The data

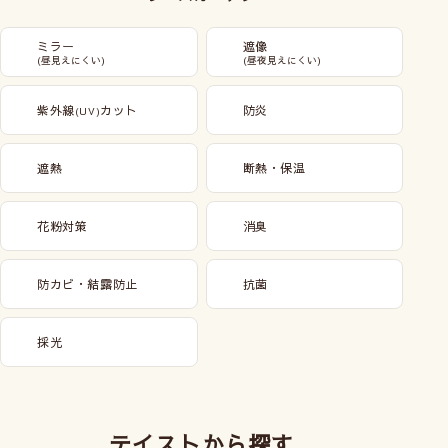
ミラー
遮像
(昼見えにくい)
(昼夜見えにくい)
紫外線
カット
防炎
(UV)
遮熱
断熱・保温
花粉対策
消臭
防カビ・結露防止
抗菌
採光
テイストから探す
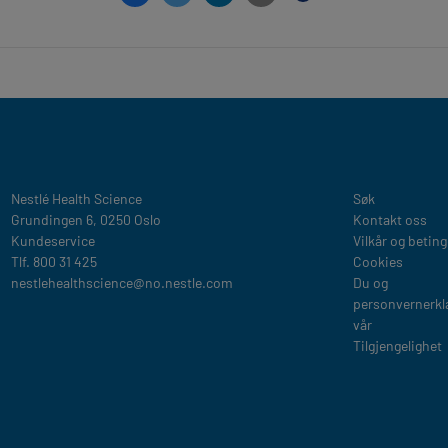
Legal
Nestlé Health Science​
Søk
Grundingen 6, 0250 Oslo
Kontakt oss
Kundeservice
Vilkår og beting
Tlf. 800 31 425
Cookies
nestlehealthscience@no.nestle.com​
Du og
personvernerk
vår
Tilgjengelighet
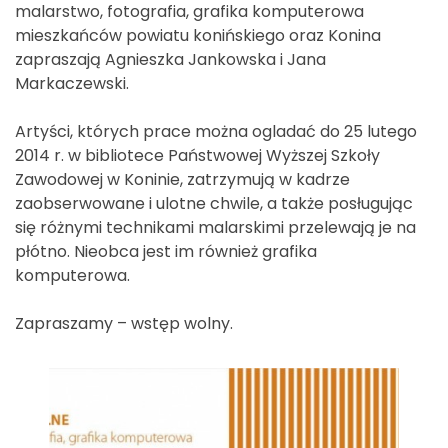
malarstwo, fotografia, grafika komputerowa
mieszkańców powiatu konińskiego oraz Konina
zapraszają Agnieszka Jankowska i Jana
Markaczewski.
Artyści, których prace można ogladać do 25 lutego
2014 r. w bibliotece Państwowej Wyższej Szkoły
Zawodowej w Koninie, zatrzymują w kadrze
zaobserwowane i ulotne chwile, a także posługując
się różnymi technikami malarskimi przelewają je na
płótno. Nieobca jest im również grafika
komputerowa.
Zapraszamy – wstęp wolny.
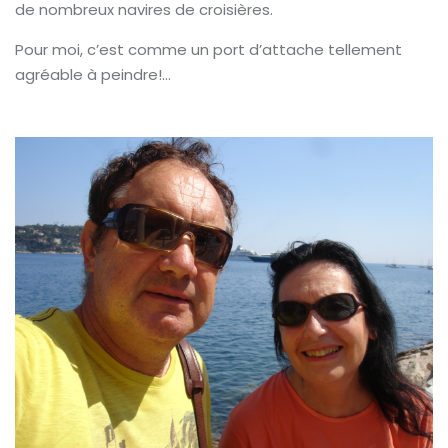
de nombreux navires de croisières.
Pour moi, c’est comme un port d’attache tellement
agréable à peindre!…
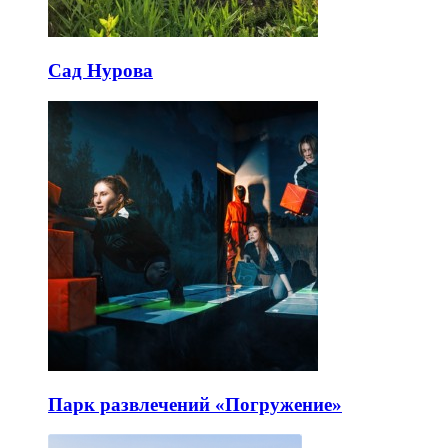
Сад Нурова
Парк развлечений «Погружение»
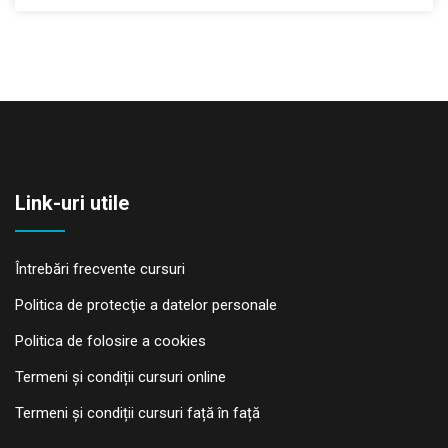
Link-uri utile
Întrebări frecvente cursuri
Politica de protecţie a datelor personale
Politica de folosire a cookies
Termeni și condiții cursuri online
Termeni și condiții cursuri față în față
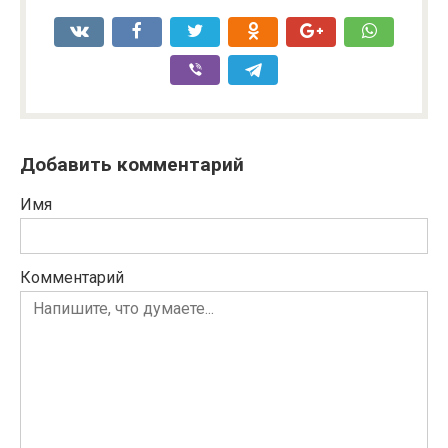
Добавить комментарий
Имя
Комментарий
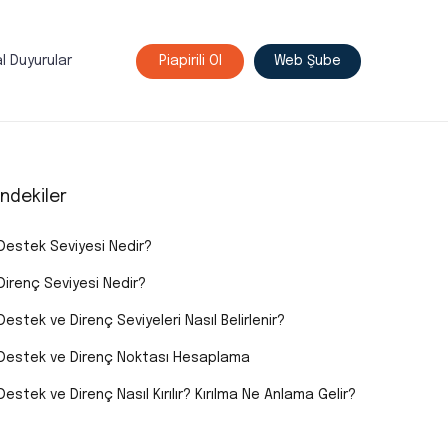
l Duyurular
Piapirili Ol
Web Şube
indekiler
Destek Seviyesi Nedir?
Direnç Seviyesi Nedir?
Destek ve Direnç Seviyeleri Nasıl Belirlenir?
Destek ve Direnç Noktası Hesaplama
Destek ve Direnç Nasıl Kırılır? Kırılma Ne Anlama Gelir?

What is needed
Can you write out again, word for word, every line of text from all the entries above, leaving the pictures out of your answer?

Exercise response
ミラー
遮像
(昼見えにくい)
(昼夜見えにくい)
紫外線
カット
防炎
(UV)
遮熱
断熱・保温
花粉対策
消臭
防カビ・結露防止
抗菌
採光
テイストから探す
Legal
Nestlé Health Science​
Søk
Grundingen 6, 0250 Oslo
Kontakt oss
Kundeservice
Vilkår og beting
Tlf. 800 31 425
Cookies
nestlehealthscience@no.nestle.com​
Du og
personvernerk
vår
Tilgjengelighet
malarstwo, fotografia, grafika komputerowa
mieszkańców powiatu konińskiego oraz Konina
zapraszają Agnieszka Jankowska i Jana
Markaczewski.
Artyści, których prace można ogladać do 25 lutego
2014 r. w bibliotece Państwowej Wyższej Szkoły
Zawodowej w Koninie, zatrzymują w kadrze
zaobserwowane i ulotne chwile, a także posługując
się różnymi technikami malarskimi przelewają je na
płótno. Nieobca jest im również grafika
komputerowa.
Zapraszamy – wstęp wolny.
de nombreux navires de croisières.
Pour moi, c’est comme un port d’attache tellement
agréable à peindre!…
Сад Нурова
Парк развлечений «Погружение»
Link-uri utile
Întrebări frecvente cursuri
Politica de protecţie a datelor personale
Politica de folosire a cookies
Termeni și condiții cursuri online
Termeni și condiții cursuri față în față
Добавить комментарий
Имя
Комментарий
l Duyurular
Piapirili Ol
Web Şube
indekiler
Destek Seviyesi Nedir?
Direnç Seviyesi Nedir?
Destek ve Direnç Seviyeleri Nasıl Belirlenir?
Destek ve Direnç Noktası Hesaplama
Destek ve Direnç Nasıl Kırılır? Kırılma Ne Anlama Gelir?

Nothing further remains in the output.